Their sound has evolved over the years beginning with where Tobacco’s former project, Satanstompingcatipillars, left off and finally crystallizing with the smoothed out almost Air-style pop of their latest record Eating Us.
Falling through a Field, originally released in 03 (reissued in 2007), is the first full length under the BSMR name. A compilation of early material, demos, orphaned pieces from Satanstompingcatipillar recordings - it touches everything from dreamy shoegaze to bleepy, Atari-esque minimalism. Though somewhat rough it’s easily recognizable as the blueprint for what was to come. Balmy, acoustic guitars; and soft breathy vocals mingle with synthesized bells, warbled Casio pads, fuzzy distortion and dusty drums fomenting into an intoxicating brew baked to perfection in the waning light of the late afternoon sun.
Subsequent releases expound on this basic equation, adding depth with more complex instrumentation and lots more vocoding.
Start a People This album bridges the earlier demo stuff with the more polished contemporary sound.

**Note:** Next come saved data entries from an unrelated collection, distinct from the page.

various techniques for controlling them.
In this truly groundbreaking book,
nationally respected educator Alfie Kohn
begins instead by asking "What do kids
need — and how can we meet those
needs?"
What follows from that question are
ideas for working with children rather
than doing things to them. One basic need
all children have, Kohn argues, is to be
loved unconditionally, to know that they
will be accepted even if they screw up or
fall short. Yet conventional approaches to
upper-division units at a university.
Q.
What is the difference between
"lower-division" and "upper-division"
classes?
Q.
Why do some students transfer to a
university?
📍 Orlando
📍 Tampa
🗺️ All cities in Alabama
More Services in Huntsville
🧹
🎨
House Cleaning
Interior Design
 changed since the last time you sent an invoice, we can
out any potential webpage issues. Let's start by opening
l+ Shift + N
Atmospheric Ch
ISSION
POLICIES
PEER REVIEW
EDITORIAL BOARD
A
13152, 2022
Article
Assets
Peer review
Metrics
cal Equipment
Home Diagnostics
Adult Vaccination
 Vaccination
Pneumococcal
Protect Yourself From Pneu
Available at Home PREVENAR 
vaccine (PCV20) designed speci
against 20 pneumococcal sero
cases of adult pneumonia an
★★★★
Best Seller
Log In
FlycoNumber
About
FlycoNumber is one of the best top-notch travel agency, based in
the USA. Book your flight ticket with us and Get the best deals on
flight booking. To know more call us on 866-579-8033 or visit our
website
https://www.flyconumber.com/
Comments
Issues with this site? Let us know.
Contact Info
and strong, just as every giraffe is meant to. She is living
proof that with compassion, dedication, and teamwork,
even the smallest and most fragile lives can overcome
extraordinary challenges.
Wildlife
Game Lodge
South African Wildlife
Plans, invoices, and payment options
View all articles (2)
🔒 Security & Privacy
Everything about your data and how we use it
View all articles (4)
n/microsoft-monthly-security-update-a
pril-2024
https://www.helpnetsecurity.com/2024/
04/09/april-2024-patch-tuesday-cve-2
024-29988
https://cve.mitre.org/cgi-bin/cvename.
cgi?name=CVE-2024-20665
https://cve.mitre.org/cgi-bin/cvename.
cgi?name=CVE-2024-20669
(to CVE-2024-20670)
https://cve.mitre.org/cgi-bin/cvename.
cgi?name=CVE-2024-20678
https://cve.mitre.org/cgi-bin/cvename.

A nice illustration being the remix of I Think it’s Beautiful That You Are 256 colors Too. This newer version adds a slick funky bass line and twinkling synths as well as heavily processing the original vocals in the now accustomed BMSR style. Other faves include the hallucinatory Raspberry Dawn and the soothing lullaby-like 1, 2, 3 of Me.
Lost Picking Flowers in the Woods The title track of this ’06 record with its brittle tinny drums is an up-tempo trip into polychromatic daydream land; equal parts EDM and prog-rock. Another stand out, Drippy Eye grooves woozily with fluttering wood winds and synthetic ragged midrange. The long, winding, superb bass line intro anchors Flowers Grow Here, one of their strongest tunes to date! And Side 8 gets down hip hop style with a breakneck beat led by a dirty trash can snare.
Dandelion Gum. This was my introduction to BMSR and in my opinion, undoubtedly one of the finest records released in ’07. From beginning to end, it's the most consistently brilliant of all their albums ...or maybe I’m just biased. Nah. Lolipopsichord, Jump into My Mouth and Breath the Stardust, Sun Lips, Spinning Cotton Candy in a Shack Made of Shingles, and Untitled Roadside are all among their best tunes.
Fucked Up Friends This solo project from ring leader Tobacco was released on Anticon is possibly, my favorite album of the lot. Takes everything wonderful about the BSMR sound- the tripped out flutes, the gongs and church organs the vintage electronics faded with age -and hip-hop-itises it, adding catchier hooks and crunchier drums. Aesop Rock even shows up on Dirt mumbling something about Honey Bunches of Oats being the best cereal known to man.
Eating Us This record, which dropped about a month ago, is pure summer time vibes. By far the most polished offering yet, I dunno if you could even call it lo-fi any more. It’s probably their most realized album, though not necessarily the best overall. For this project, the guys saw fit to bring in a heavy weight producer to work some of that big-league sonic magic. Dave Fridmann (Flaming Lips), to his credit, did an excellent job in augmenting the the BMSR sound. Twin of Myself and Smile the Day After Today; both choice slabs of electrified atmospheric pop that are as good as anything the guys have ever done.